→ **Required action**: The data below is to be written out exactly, with no pictures.

→ **Source data**:
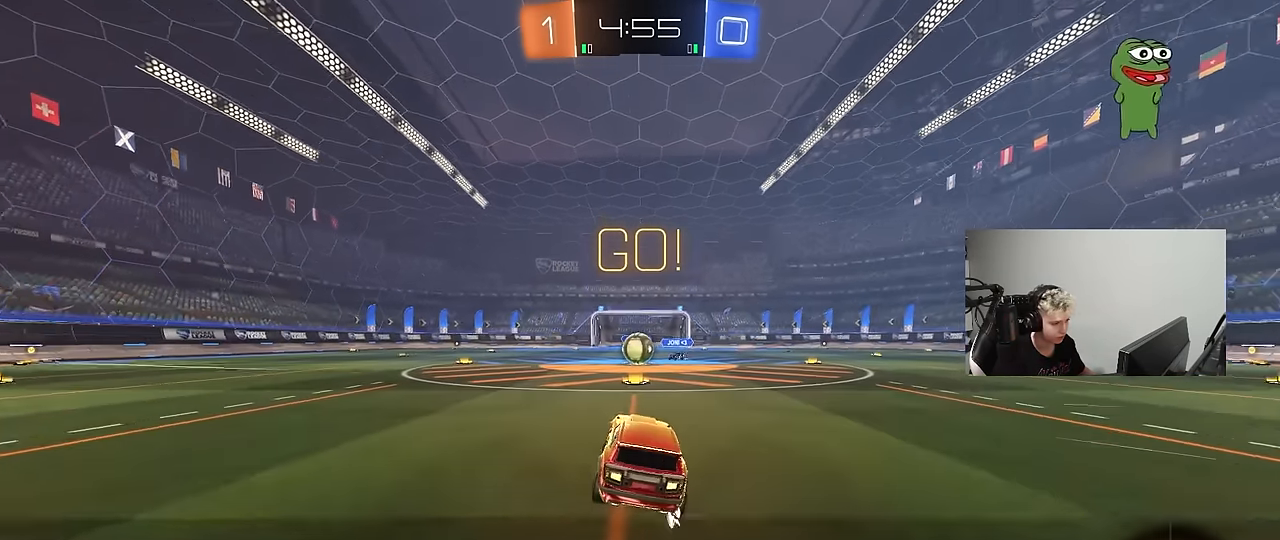
{"keys": ["d", "w"], "mouse": ["left"], "mouse_move": "still", "events": [[34, "w", "down"], [84, "d", "down"], [234, "mouse_left", "down"]]}
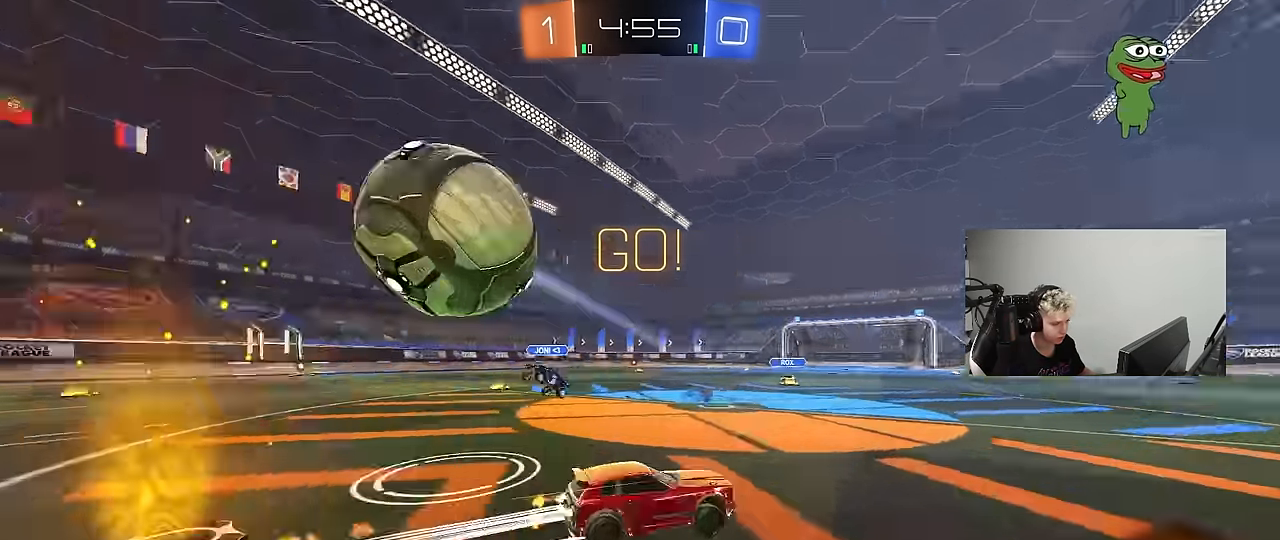
{"keys": ["w"], "mouse": [], "mouse_move": "still", "events": [[100, "mouse_left", "up"], [150, "d", "up"], [284, "d", "down"], [284, "mouse_left", "down"], [484, "d", "up"], [484, "mouse_left", "up"]]}
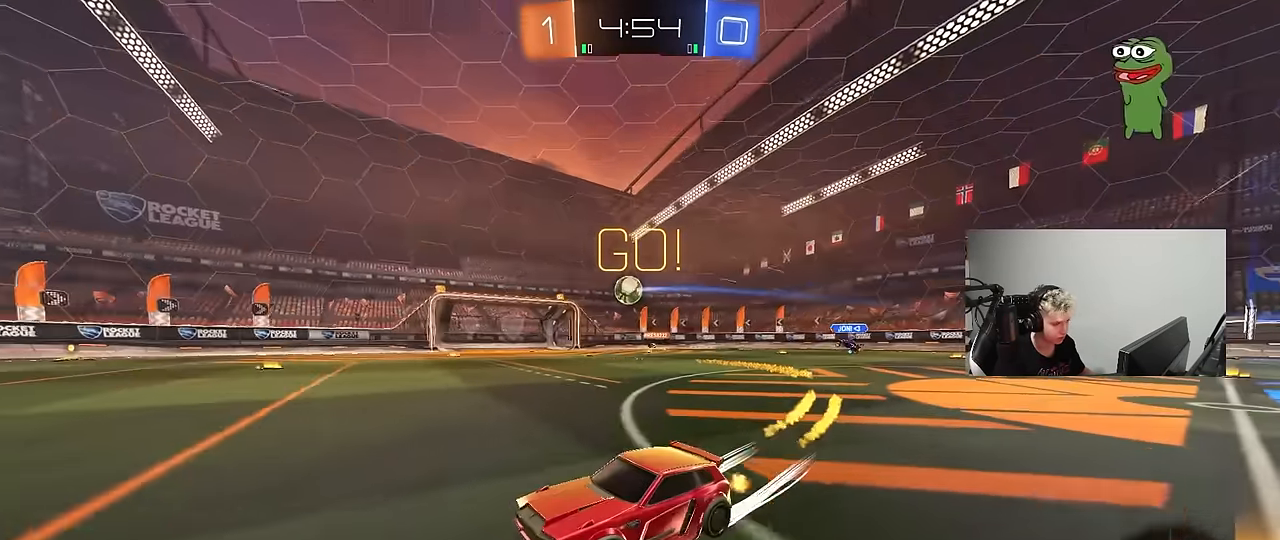
{"keys": ["d", "w"], "mouse": [], "mouse_move": "still", "events": [[167, "a", "down"], [350, "a", "up"], [450, "d", "down"]]}
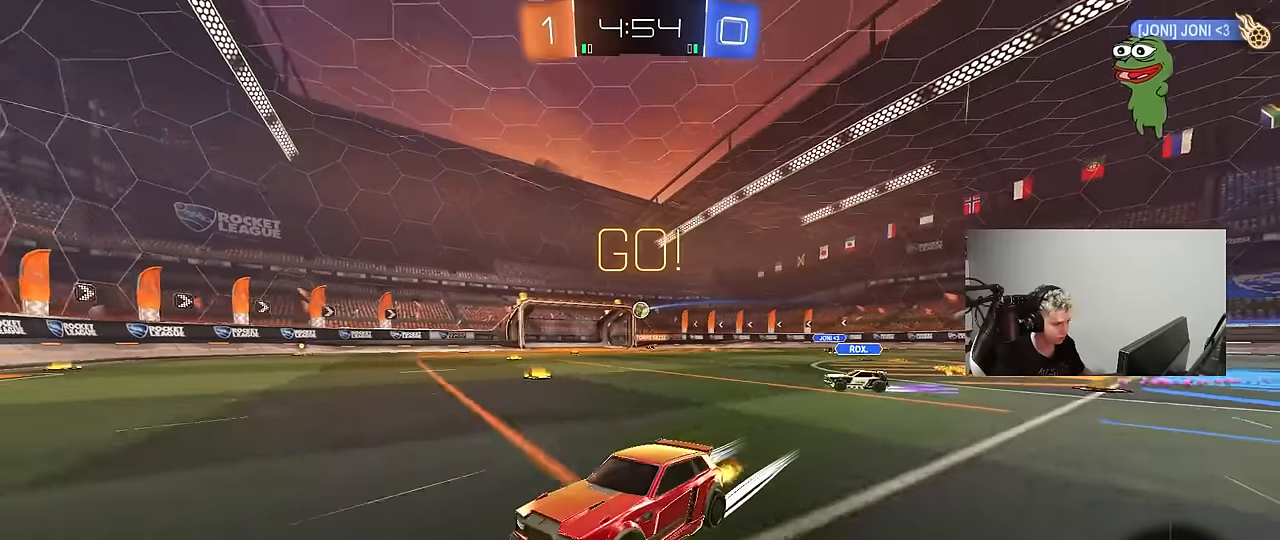
{"keys": ["d", "shift", "w"], "mouse": [], "mouse_move": "still", "events": [[84, "d", "up"], [367, "d", "down"], [417, "shift", "down"]]}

→ **Output**:
{"keys": ["d", "w"], "mouse": ["left"], "mouse_move": "still", "events": [[34, "w", "down"], [84, "d", "down"], [234, "mouse_left", "down"]]}
{"keys": ["w"], "mouse": [], "mouse_move": "still", "events": [[100, "mouse_left", "up"], [150, "d", "up"], [284, "d", "down"], [284, "mouse_left", "down"], [484, "d", "up"], [484, "mouse_left", "up"]]}
{"keys": ["d", "w"], "mouse": [], "mouse_move": "still", "events": [[167, "a", "down"], [350, "a", "up"], [450, "d", "down"]]}
{"keys": ["d", "shift", "w"], "mouse": [], "mouse_move": "still", "events": [[84, "d", "up"], [367, "d", "down"], [417, "shift", "down"]]}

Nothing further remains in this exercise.